THE TASK:
When a line of the entries contains the word "Coordinator", report that line.

AVAILABLE DATA:
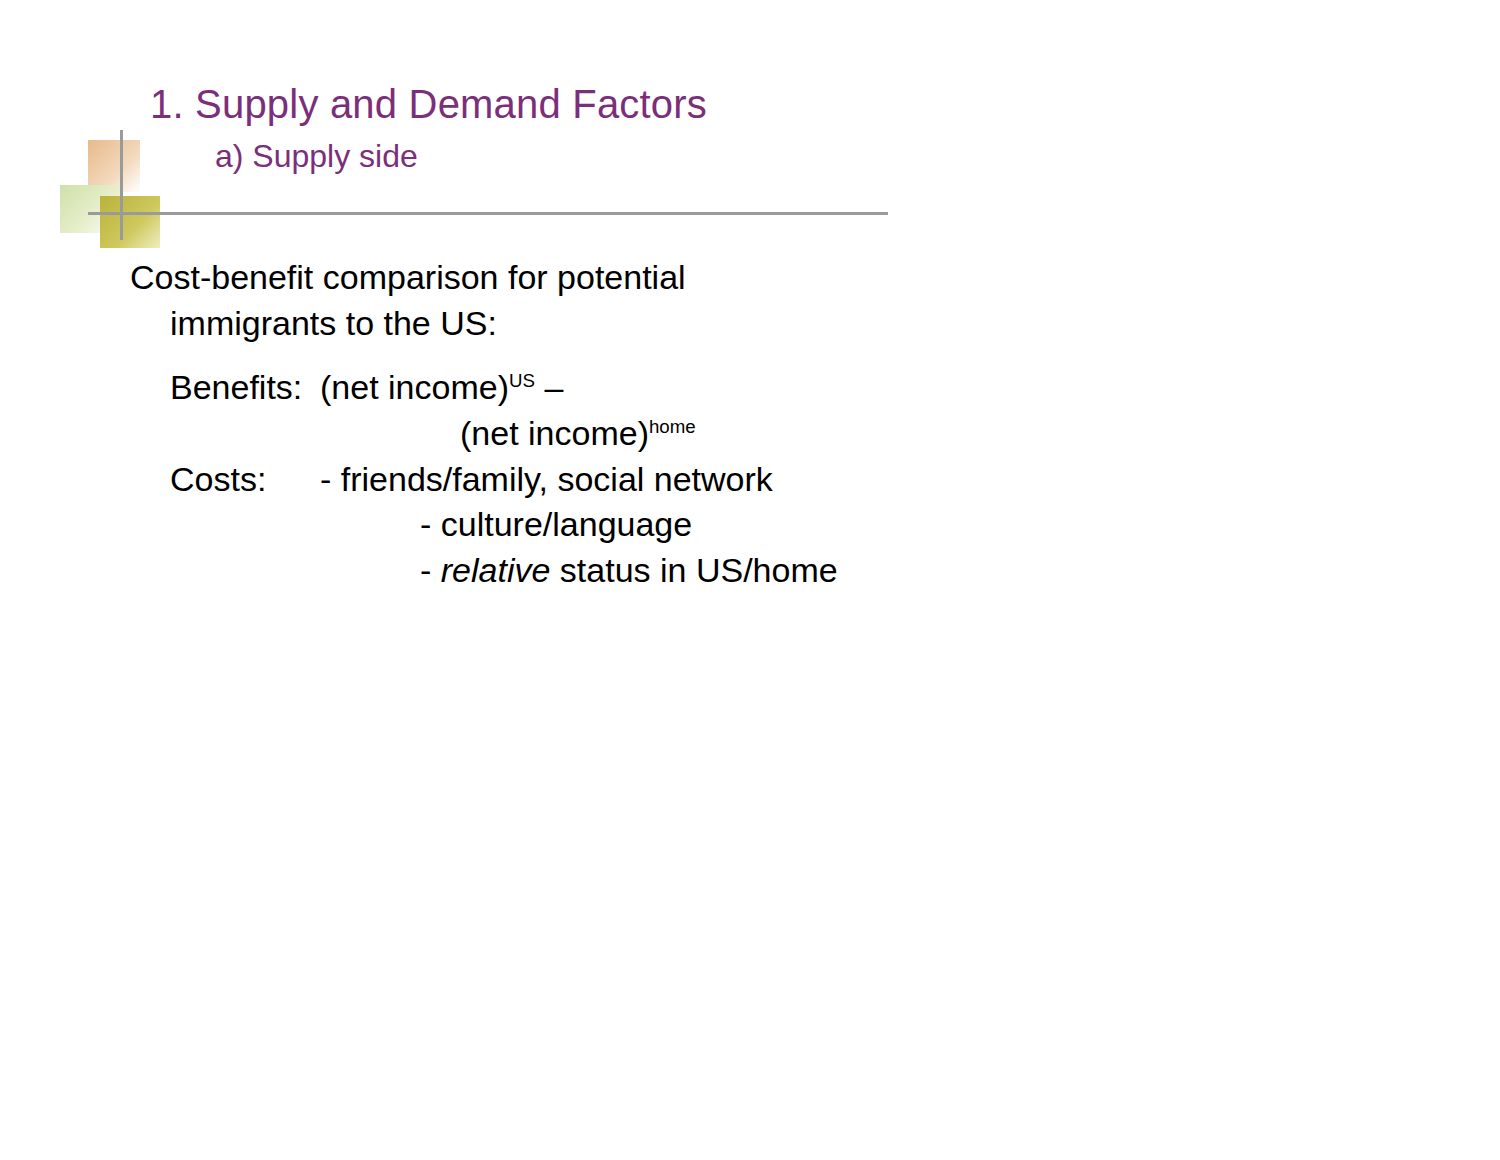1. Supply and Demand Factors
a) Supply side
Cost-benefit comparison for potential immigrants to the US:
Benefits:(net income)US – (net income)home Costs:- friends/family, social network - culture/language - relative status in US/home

* * *

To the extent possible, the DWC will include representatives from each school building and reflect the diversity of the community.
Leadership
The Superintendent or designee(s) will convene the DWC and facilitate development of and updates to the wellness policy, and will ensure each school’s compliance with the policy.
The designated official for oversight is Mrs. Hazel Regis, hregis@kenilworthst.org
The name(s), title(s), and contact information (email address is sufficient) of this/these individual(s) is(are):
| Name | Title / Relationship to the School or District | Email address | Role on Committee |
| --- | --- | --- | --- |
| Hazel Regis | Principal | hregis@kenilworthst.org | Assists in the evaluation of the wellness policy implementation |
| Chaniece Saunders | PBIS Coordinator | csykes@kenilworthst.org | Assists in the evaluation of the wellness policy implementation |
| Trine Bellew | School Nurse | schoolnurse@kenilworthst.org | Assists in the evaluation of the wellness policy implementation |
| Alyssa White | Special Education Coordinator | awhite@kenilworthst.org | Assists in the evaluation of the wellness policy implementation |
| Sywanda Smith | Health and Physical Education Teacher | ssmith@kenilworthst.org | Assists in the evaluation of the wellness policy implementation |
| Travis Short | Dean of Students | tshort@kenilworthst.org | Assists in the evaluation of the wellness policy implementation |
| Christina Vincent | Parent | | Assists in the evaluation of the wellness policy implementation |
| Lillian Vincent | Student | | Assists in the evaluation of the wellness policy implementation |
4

...

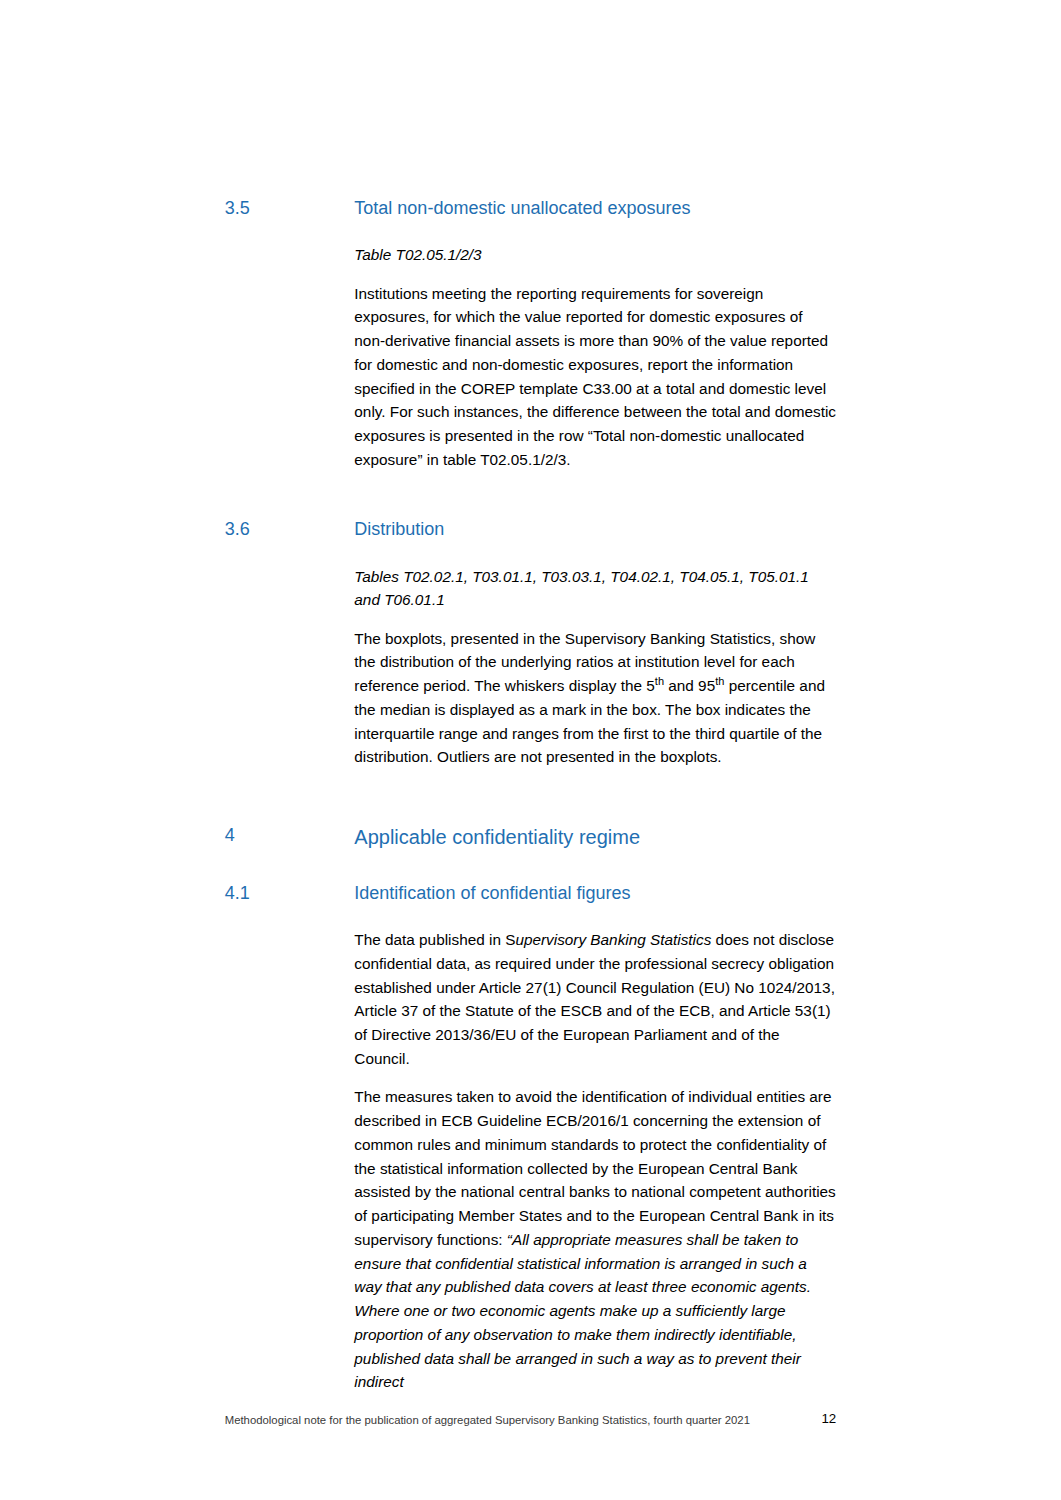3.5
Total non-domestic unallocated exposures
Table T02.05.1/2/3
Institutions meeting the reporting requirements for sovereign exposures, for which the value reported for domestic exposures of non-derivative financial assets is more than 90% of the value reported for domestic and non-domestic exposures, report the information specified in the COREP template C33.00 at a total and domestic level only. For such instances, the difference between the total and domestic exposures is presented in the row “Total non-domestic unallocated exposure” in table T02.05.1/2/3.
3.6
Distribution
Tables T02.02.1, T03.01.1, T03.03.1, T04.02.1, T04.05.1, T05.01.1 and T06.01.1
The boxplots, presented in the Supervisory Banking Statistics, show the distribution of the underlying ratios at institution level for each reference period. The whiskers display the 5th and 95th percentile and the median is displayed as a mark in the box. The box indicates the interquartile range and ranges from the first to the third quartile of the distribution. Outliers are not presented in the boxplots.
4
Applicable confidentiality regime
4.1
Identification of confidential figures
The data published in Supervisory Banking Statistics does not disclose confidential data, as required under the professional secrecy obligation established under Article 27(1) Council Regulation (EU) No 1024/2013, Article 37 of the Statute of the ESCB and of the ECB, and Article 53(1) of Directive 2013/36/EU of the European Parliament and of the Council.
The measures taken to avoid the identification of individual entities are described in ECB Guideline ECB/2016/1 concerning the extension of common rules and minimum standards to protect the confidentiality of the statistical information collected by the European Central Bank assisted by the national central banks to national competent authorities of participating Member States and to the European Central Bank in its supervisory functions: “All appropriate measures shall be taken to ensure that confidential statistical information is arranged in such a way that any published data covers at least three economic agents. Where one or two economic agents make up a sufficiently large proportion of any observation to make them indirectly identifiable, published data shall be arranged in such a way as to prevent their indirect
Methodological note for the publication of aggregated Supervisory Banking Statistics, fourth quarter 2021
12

RESPONSE TO THIS TASK:
| Chaniece Saunders | PBIS Coordinator | csykes@kenilworthst.org | Assists in the evaluation of the wellness policy implementation |
| Alyssa White | Special Education Coordinator | awhite@kenilworthst.org | Assists in the evaluation of the wellness policy implementation |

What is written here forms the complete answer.